Sur le chemin de la vie, je continue de découvrir au quotidien ma mission de vie, et je poursuis mon but qui est d’aimer (ma famille, mon travail, les autres)…terriblement difficile et douloureux. En même temps, c’est passionnant, cela me permet de me découvrir, d’apprendre un peu plus sur moi et sur les autres au quotidien pour devenir un meilleur moi-même !

Tu travailles et vis en Martinique, tes projets professionnels te mènent hors de ton île natale ? Où et pourquoi ces territoires ?

Je travaille et je vis de moins en moins en Martinique parce que mes projets professionnels me mènent de plus en plus partout dans le monde. Aussi, j’ai dû faire un premier choix : la France métropolitaine pour tirer profit d’un hub logistique international en continuité « règlementaire » avec la Martinique. Etre fort en Métropole permet de rayonner aisément à l’international.

Pourrais-tu exercer ton métier ailleurs ? Où ? Pourquoi ?

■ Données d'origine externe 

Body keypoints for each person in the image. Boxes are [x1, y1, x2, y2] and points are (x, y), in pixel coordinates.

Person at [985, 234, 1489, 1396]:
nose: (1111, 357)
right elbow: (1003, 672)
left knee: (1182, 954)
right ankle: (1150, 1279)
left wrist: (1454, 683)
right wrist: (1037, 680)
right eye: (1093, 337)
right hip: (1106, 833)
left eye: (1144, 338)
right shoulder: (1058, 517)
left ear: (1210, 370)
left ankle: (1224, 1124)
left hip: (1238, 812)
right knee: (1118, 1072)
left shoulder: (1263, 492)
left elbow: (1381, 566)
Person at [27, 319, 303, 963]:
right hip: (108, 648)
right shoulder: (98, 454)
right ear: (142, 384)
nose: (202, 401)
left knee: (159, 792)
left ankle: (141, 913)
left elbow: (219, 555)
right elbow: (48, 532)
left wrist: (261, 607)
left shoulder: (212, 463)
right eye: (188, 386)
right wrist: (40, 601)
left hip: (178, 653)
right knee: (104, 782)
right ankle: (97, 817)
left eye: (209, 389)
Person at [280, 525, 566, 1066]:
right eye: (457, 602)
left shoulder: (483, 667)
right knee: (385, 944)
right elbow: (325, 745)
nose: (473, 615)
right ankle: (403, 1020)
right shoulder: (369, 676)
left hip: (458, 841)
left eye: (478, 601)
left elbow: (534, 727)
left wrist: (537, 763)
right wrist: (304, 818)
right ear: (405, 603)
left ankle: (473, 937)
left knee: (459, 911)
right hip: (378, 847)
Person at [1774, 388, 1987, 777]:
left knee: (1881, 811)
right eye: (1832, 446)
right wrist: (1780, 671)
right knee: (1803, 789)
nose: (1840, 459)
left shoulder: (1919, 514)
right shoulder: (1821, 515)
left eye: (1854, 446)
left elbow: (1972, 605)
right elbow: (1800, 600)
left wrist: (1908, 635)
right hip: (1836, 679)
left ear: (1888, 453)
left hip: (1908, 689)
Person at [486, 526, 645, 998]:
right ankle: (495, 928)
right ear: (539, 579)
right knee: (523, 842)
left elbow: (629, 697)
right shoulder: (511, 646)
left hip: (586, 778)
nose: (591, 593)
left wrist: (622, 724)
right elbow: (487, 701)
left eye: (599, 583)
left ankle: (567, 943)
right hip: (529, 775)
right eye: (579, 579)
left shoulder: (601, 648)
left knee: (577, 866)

Oui je pourrais exercer mon métier ailleurs, car aujourd’hui, notre métier est triple : il est agricole pour la valorisation du cacao ; artisanal pour la transformation et la valorisation des produits ; et commercial sur l’aspect de nos magasins et de notre distribution. Et de ce fait le monde nous appartient. Nous pouvons aller là où pousse le cacao dans les régions tropicales du monde, Amérique du Sud, Afrique, Indonésie ; là où se consomme le chocolat, en Europe, en Amérique du Nord, au Japon ; là où le chocolat va se consommer dans les années à venir, Russie, Inde, Chine…le monde nous appartient si nous en avons envie !

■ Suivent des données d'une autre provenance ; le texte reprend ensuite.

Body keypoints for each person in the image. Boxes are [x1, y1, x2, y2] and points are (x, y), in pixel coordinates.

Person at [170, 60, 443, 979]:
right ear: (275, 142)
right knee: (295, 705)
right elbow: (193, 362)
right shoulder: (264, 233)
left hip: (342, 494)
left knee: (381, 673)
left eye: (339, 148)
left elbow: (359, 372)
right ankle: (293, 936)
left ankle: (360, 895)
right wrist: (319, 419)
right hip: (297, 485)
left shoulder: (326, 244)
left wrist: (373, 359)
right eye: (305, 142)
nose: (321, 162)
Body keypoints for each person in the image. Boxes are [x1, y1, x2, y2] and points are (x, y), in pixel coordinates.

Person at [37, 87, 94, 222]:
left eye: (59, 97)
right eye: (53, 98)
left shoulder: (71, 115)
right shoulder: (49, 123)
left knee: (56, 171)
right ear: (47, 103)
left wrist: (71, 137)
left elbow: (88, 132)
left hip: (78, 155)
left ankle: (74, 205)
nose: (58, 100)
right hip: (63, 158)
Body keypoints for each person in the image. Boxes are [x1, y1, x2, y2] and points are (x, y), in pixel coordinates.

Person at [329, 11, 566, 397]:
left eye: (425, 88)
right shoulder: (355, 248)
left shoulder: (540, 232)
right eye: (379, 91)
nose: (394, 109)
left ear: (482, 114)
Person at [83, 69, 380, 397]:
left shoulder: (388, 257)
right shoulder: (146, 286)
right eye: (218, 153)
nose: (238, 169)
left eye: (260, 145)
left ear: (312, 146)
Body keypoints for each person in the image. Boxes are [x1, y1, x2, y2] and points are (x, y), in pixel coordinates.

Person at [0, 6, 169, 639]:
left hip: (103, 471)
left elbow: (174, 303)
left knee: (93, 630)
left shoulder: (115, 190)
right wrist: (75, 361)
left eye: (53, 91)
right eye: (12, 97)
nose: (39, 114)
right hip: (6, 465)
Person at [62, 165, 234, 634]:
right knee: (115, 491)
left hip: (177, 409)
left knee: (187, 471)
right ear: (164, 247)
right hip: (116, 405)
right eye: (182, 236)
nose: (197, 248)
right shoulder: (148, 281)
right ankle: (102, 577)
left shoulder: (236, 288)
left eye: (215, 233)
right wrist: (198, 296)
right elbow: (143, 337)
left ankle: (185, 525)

Qu’est ce que les martiniquais ont que les autres n’ont pas, qui les aide à réussir ?

La Martinique.

Et à échouer ?

Rester en Martinique.

Si je te dis Diasporas ?

Juifs – Réseaux – Entraide – Intelligence – Succès

La chose la plus importante pour toi ?

Mes enfants, j’en ai 3 ! Je voudrais leur laisser la certitude que malgré les moments tourmentés que nous vivons tout est possible quand on est animé par la passion et par l’audace.

Tes projets en 2017 ?  Et après ?

Continuer de faire grandir la filière cacao en Martinique et en France. Innover, sortir de sa zone de confort et surprendre. Et après ? Continuer d’innover et surprendre encore !!!

Pourrais –tu stp nous donner la recette de la pâte de fruit à la goyave…sans trahir un secret ?

Bien sûr : une bonne sélection de fruits, une cuisson maîtrisée pour garder le moelleux de la recette, une dose de sucre bien ajustée…je pense n’avoir trahi aucun secret 😉

Le mot de la fin ?

Ecouter sa voix intérieure, hisser la grand voile et laisser souffler le vent vers le cap de la réussite.